One reason investors were not impressed is that the alliance is loose and ill-defined, which matches a general description of most of Hackett’s most important announcements. A careful look at the VW announcement shows how little it actually contains.
The lead part of the announcement was among the most modest plans: “[T]he companies intend to develop commercial vans and medium-sized pickups for global markets beginning as early as 2022.” Clearly, the results could come later. Continuing, the companies said, “The alliance will drive significant scale and efficiencies and enable both companies to share investments in vehicle architectures that deliver distinct capabilities and technologies.” No financial forecasts attached, nor what is “distinct” about the results.
Most of the balance of the plan is a memorandum of understanding, a term that means that there is nothing concrete. In this regard, VW and Ford may or may not have a large partnership “to investigate collaboration on autonomous vehicles, mobility services and electric vehicles and have started to explore opportunities.”
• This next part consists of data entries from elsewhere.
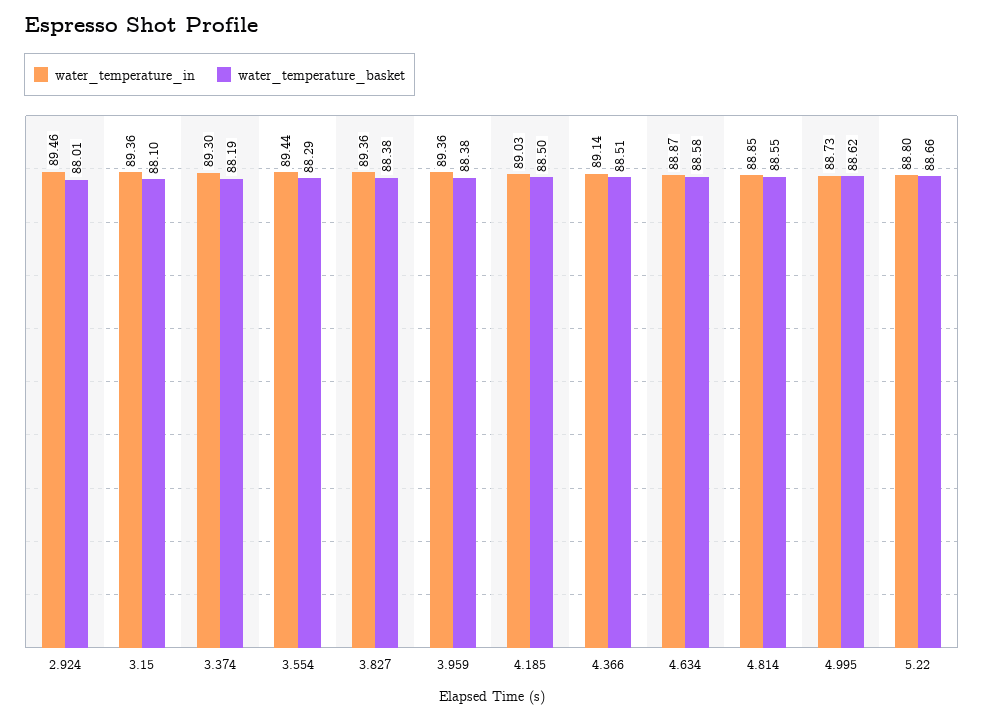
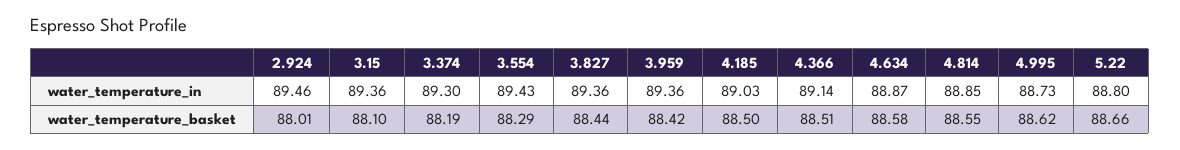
water_temperature_in, 3.554: 89.44 -> 89.43
water_temperature_basket, 3.827: 88.38 -> 88.44
water_temperature_basket, 3.959: 88.38 -> 88.42

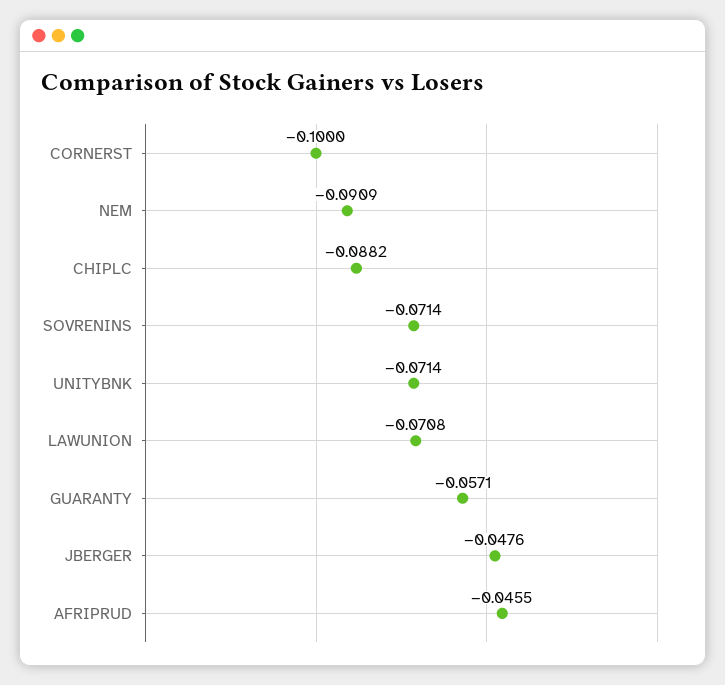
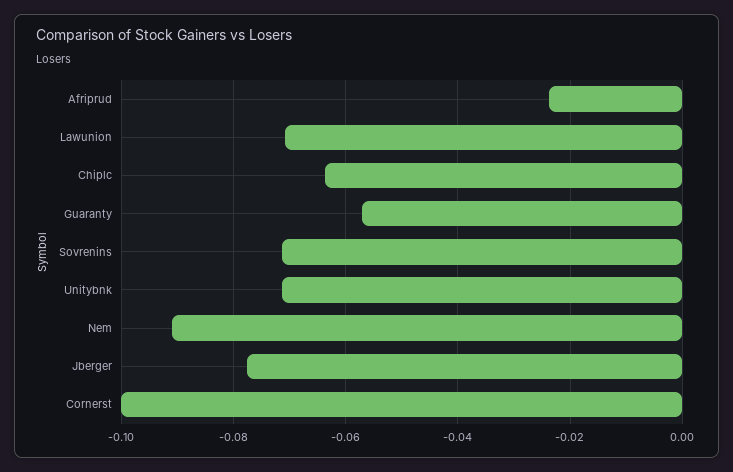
CHIPLC: -0.0882 -> -0.064
JBERGER: -0.0476 -> -0.078
AFRIPRUD: -0.0455 -> -0.024

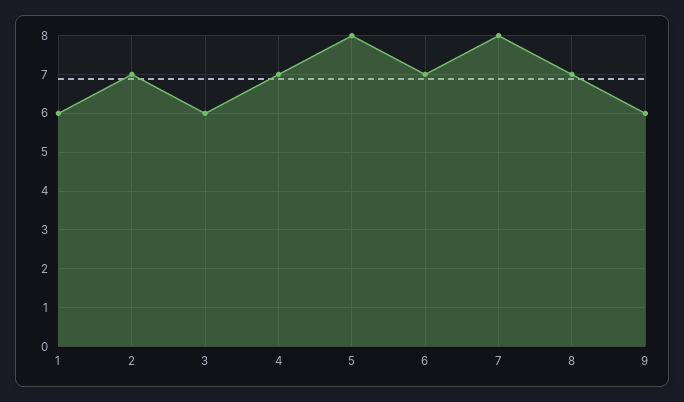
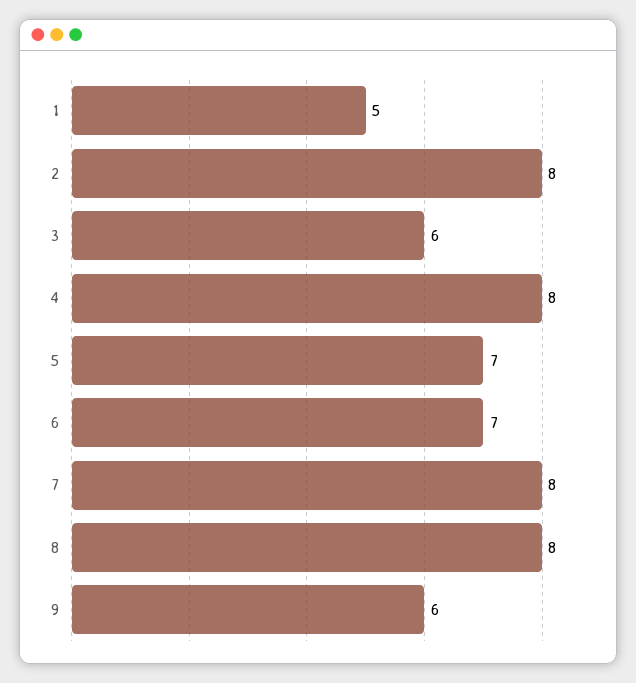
1: 6 -> 5
2: 7 -> 8
4: 7 -> 8
5: 8 -> 7
8: 7 -> 8

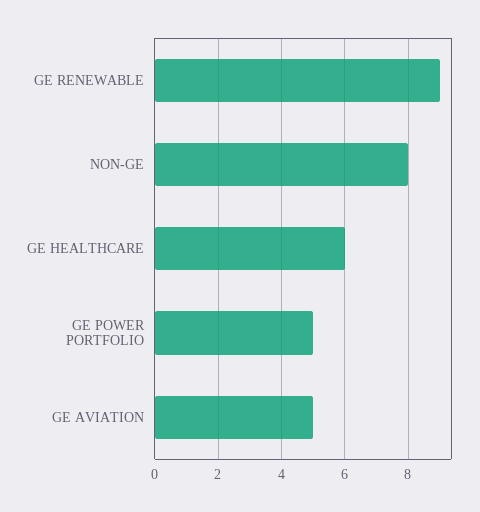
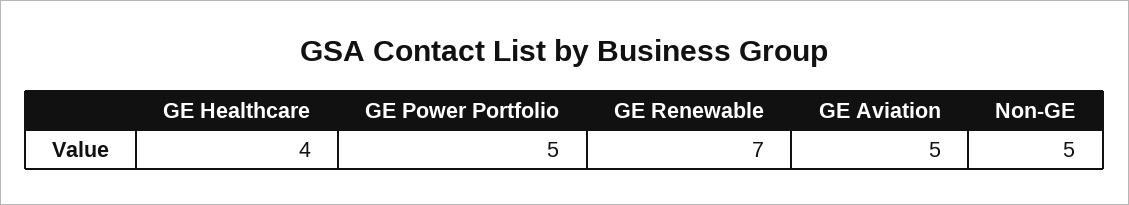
GE RENEWABLE: 9 -> 7
NON-GE: 8 -> 5
GE HEALTHCARE: 6 -> 4

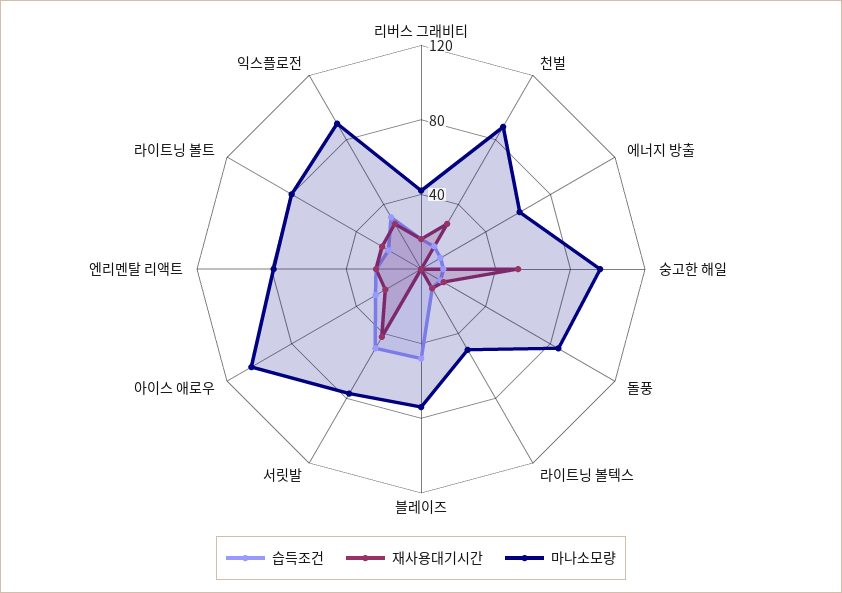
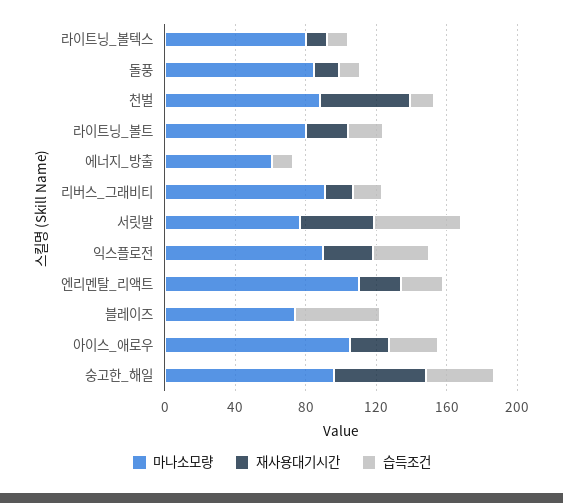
마나소모량, 리버스 그래비티: 40 -> 90
재사용대기시간, 천벌: 30 -> 50
습득조건, 숭고한 해일: 10 -> 40
마나소모량, 라이트닝 볼텍스: 50 -> 80
마나소모량, 엔리멘탈 리액트: 80 -> 110

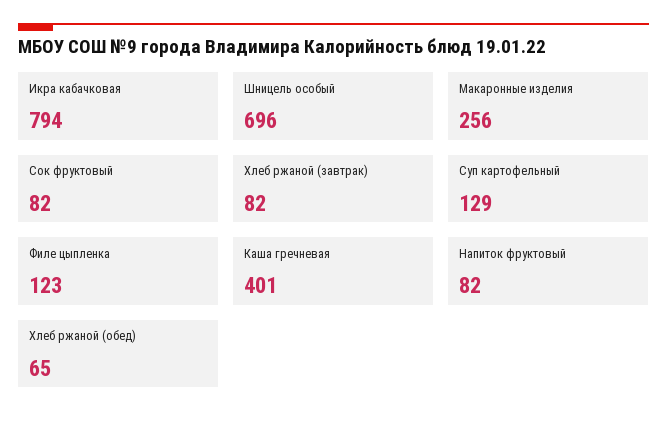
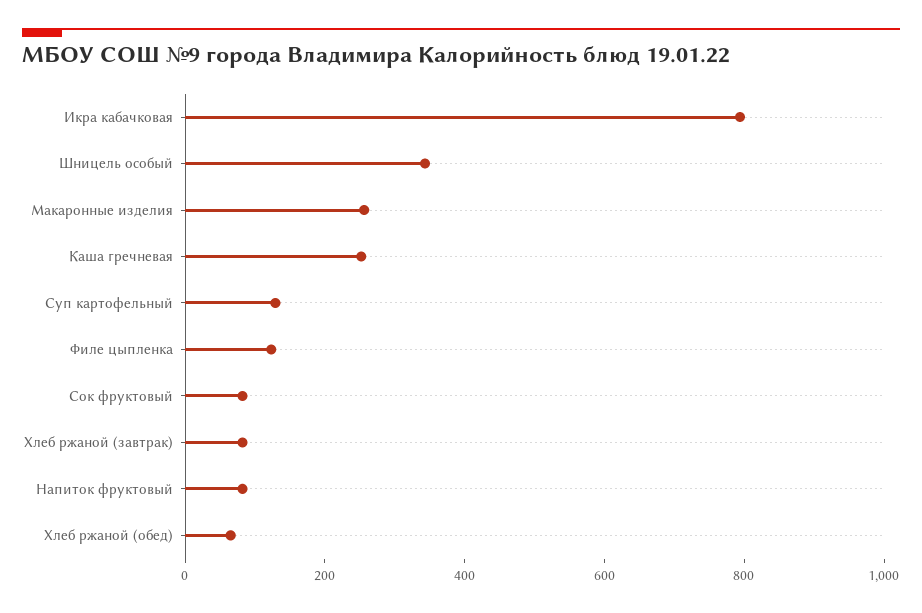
Шницель особый: 696 -> 350
Каша гречневая: 401 -> 250

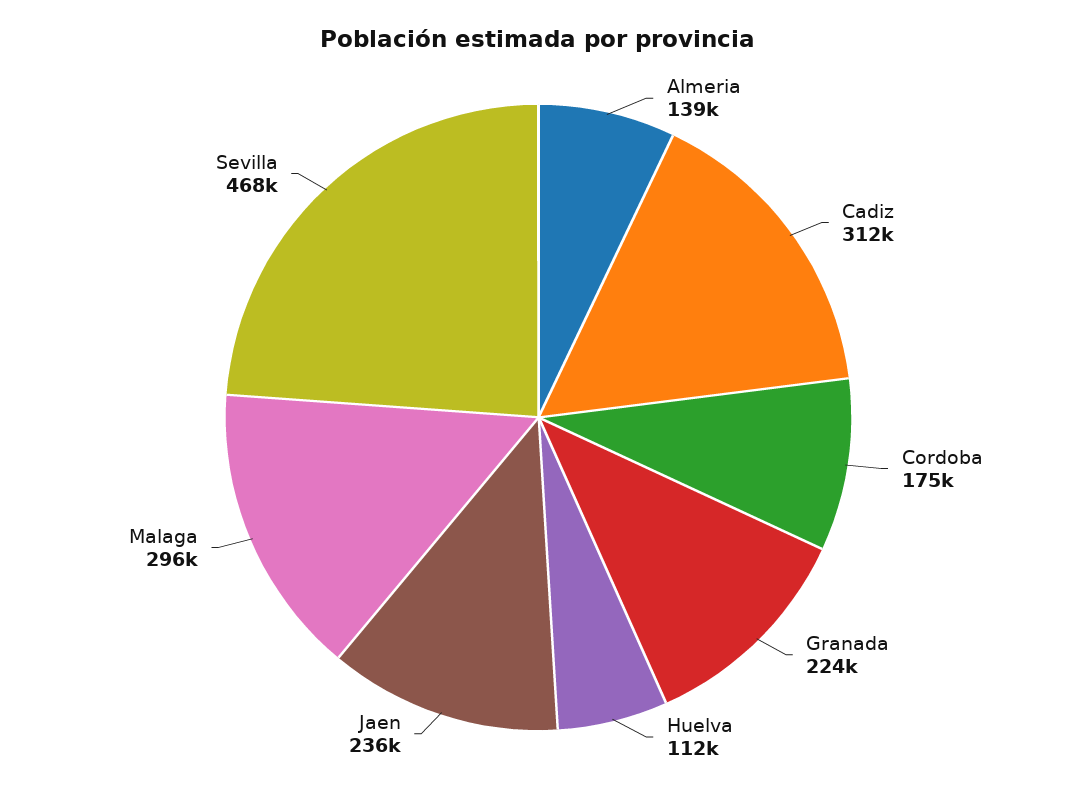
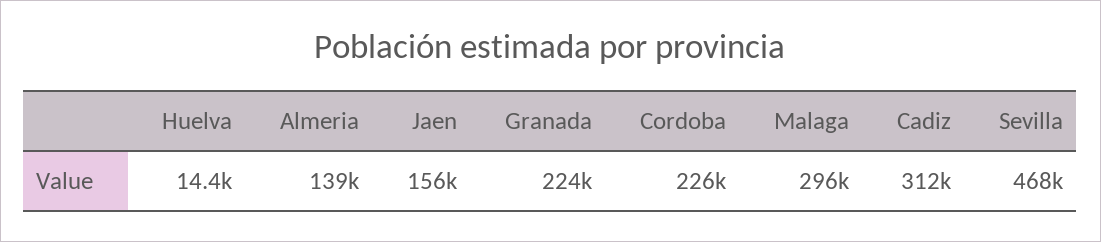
Cordoba: 175000 -> 226000
Huelva: 112000 -> 14400
Jaen: 236000 -> 156000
The alliance was neither the merger nor partial merger many investors had hoped for. This would have made, by its nature, cooperation of real magnitude more likely.
Hackett has continued to fail to show a solid plan for Ford’s future, which increases the pressure on his boss William Clay Ford Jr., the company’s executive chairman. If Hackett cannot produce results that are more than small alliances, and the company’s results in the United States and China do not pick up, he may not keep his job into 2020.
Ford’s shares are down 27% in the past year. Shares of rival General Motors were off 15% during the same period. Those are not bragging rights for GM, but they are a reflection of how little support Ford and Hackett have.